STUR3D: Spatio-Temporal Unified Representation Learning for 3D Object Detection
Abstract
Surrounding-view 3D object detection is a fundamental task in autonomous driving, which aims to locate 3D objects from multiple camera views. Existing methods predominantly followed a 2D-to-3D pipeline, leveraging 2D detectors to enhance 3D detection performance. However, these methods ignored the inherent disparities in both temporal and feature dimensional representations between 2D and 3D detection, resulting in the positional deviations in 3D space. Furthermore, the absence of temporal information in 2D detection leads to object omission in occluded scenarios. To address these limitations, we propose STUR3D, a unified framework that builds spatio-temporal alignment between 2D and 3D perception. First, we project historical 3D detection features onto the 2D image plane, guiding the 2D detector to distill the requisite representations for 3D detection, thereby harmonizing feature representations across different dimensional spaces.

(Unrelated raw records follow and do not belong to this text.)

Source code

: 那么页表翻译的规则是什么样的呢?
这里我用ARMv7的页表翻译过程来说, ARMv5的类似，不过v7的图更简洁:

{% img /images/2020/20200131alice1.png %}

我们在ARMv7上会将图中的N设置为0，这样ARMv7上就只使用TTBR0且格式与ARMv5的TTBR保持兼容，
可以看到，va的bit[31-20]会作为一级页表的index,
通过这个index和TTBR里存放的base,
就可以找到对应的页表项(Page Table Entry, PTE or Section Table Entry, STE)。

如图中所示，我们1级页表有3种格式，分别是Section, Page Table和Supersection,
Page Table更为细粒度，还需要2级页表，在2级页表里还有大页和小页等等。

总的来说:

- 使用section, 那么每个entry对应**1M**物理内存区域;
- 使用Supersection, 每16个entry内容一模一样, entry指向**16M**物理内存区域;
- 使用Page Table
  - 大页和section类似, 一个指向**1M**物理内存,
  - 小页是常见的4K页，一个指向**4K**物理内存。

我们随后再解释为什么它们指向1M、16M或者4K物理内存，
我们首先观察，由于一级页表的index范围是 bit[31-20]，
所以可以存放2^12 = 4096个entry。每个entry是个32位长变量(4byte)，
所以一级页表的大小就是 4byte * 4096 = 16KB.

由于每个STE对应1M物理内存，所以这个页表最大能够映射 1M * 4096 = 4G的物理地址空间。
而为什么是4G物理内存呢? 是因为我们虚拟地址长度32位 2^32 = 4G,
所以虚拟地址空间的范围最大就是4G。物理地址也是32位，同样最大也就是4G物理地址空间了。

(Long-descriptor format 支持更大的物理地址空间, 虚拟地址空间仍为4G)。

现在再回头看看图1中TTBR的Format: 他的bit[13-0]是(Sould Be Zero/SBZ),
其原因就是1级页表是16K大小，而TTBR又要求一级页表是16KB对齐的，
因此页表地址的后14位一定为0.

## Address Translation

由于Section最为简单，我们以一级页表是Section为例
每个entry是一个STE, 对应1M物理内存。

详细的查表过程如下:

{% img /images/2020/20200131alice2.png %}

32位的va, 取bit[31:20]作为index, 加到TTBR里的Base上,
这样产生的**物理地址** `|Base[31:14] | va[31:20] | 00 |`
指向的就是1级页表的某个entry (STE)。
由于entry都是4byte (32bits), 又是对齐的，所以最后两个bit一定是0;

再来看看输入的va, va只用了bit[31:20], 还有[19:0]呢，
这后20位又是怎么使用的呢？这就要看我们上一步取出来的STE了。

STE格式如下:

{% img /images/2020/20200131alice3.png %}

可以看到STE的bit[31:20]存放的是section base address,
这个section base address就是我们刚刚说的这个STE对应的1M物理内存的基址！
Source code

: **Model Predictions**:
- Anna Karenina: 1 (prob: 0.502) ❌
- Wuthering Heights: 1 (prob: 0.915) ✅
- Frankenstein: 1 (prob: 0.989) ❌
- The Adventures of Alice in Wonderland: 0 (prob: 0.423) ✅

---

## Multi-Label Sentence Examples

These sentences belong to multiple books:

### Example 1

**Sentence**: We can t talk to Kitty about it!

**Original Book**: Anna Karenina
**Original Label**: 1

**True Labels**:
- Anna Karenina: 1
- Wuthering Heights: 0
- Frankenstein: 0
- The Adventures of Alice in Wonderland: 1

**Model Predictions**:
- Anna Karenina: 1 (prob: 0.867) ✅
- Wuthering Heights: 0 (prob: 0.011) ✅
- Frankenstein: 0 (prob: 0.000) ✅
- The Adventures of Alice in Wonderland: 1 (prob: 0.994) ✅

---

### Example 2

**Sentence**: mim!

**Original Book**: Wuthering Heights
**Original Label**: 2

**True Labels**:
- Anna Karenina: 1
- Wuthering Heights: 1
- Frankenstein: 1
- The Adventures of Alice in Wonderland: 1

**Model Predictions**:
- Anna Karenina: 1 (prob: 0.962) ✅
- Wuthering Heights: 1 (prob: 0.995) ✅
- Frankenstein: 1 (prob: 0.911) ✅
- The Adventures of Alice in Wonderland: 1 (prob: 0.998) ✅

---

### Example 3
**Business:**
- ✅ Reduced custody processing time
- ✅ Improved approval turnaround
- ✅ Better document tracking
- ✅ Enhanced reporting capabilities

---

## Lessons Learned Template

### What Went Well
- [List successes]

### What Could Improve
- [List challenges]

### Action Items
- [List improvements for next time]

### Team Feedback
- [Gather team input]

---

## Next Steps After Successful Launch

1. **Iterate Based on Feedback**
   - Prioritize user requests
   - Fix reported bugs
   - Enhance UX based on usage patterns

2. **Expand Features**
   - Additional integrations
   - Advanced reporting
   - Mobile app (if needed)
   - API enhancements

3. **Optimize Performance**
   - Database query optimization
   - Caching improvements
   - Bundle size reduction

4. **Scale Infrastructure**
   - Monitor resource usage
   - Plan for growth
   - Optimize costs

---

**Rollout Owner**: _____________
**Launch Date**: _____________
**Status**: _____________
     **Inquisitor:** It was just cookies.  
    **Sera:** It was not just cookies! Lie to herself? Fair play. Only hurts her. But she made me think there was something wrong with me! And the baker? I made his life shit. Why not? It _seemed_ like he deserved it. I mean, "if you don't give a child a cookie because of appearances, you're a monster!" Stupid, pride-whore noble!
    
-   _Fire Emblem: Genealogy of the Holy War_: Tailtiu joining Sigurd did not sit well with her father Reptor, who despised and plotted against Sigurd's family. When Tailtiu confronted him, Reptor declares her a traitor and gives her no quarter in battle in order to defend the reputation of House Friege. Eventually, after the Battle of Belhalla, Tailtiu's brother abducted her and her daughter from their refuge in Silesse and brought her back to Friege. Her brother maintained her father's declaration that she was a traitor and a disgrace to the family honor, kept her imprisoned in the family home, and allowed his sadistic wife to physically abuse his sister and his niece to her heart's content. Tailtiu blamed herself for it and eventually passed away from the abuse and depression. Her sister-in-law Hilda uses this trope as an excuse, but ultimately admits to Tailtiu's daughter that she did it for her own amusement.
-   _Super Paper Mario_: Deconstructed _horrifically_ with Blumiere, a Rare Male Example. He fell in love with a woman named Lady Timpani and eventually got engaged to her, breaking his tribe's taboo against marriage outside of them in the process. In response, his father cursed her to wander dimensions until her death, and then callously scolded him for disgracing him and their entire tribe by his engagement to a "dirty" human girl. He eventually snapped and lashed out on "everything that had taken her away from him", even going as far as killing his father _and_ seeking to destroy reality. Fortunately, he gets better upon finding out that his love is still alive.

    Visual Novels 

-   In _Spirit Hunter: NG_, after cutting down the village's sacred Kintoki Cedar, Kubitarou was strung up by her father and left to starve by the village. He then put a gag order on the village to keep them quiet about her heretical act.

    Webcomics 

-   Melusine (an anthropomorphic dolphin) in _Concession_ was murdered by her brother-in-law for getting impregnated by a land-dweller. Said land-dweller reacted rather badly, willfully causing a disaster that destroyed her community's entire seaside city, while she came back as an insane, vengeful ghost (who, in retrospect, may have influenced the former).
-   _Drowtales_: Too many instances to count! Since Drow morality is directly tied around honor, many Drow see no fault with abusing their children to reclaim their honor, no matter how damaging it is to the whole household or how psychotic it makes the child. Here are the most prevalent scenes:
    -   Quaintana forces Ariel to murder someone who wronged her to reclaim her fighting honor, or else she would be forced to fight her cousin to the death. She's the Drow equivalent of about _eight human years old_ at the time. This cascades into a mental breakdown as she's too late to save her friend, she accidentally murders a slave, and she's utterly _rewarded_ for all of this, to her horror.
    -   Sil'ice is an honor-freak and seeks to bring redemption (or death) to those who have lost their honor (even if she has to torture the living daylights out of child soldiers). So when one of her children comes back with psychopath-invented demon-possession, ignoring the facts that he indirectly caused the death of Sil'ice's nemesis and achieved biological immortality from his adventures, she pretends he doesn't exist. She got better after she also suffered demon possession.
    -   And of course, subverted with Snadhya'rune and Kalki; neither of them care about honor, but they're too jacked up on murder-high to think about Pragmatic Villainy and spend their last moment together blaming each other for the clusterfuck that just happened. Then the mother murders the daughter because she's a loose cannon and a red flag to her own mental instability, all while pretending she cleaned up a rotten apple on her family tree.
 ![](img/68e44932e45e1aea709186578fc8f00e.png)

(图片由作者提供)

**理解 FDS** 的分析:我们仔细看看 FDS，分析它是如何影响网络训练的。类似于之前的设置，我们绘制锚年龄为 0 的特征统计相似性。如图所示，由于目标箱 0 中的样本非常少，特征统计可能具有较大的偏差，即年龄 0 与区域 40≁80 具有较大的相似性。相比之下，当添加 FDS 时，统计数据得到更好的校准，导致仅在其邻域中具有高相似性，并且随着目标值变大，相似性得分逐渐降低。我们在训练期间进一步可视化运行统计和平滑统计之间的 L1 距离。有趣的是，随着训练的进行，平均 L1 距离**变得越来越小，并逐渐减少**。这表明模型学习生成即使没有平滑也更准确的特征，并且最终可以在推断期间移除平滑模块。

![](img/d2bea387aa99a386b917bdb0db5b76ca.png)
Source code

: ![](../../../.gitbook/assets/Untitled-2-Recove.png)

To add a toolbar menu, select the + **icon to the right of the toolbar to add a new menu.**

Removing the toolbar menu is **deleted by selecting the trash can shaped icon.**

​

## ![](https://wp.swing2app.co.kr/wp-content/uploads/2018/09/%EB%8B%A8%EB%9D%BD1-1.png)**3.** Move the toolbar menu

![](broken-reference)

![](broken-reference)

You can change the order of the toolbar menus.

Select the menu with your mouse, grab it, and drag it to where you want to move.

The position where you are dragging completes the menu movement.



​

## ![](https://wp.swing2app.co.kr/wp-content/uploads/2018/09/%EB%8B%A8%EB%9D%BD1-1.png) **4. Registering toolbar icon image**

Second, we integrate temporal information into 2D detection to establish temporal coherence to unify spatio-temporal reasoning across both paradigms, which yields more robust and accurate 3D detection in dynamic scenes. Additionally, we integrate depth cues into feature encoding to guide the lifting of 2D detections into 3D queries, suppressing their inherent biases. Extensive experiments on the nuScenes benchmark demonstrate the effectiveness of our framework, and STUR3D achieves state-of-the-art results of 57.9\% mAP and 64.6\% NDS on the nuScenes \test set.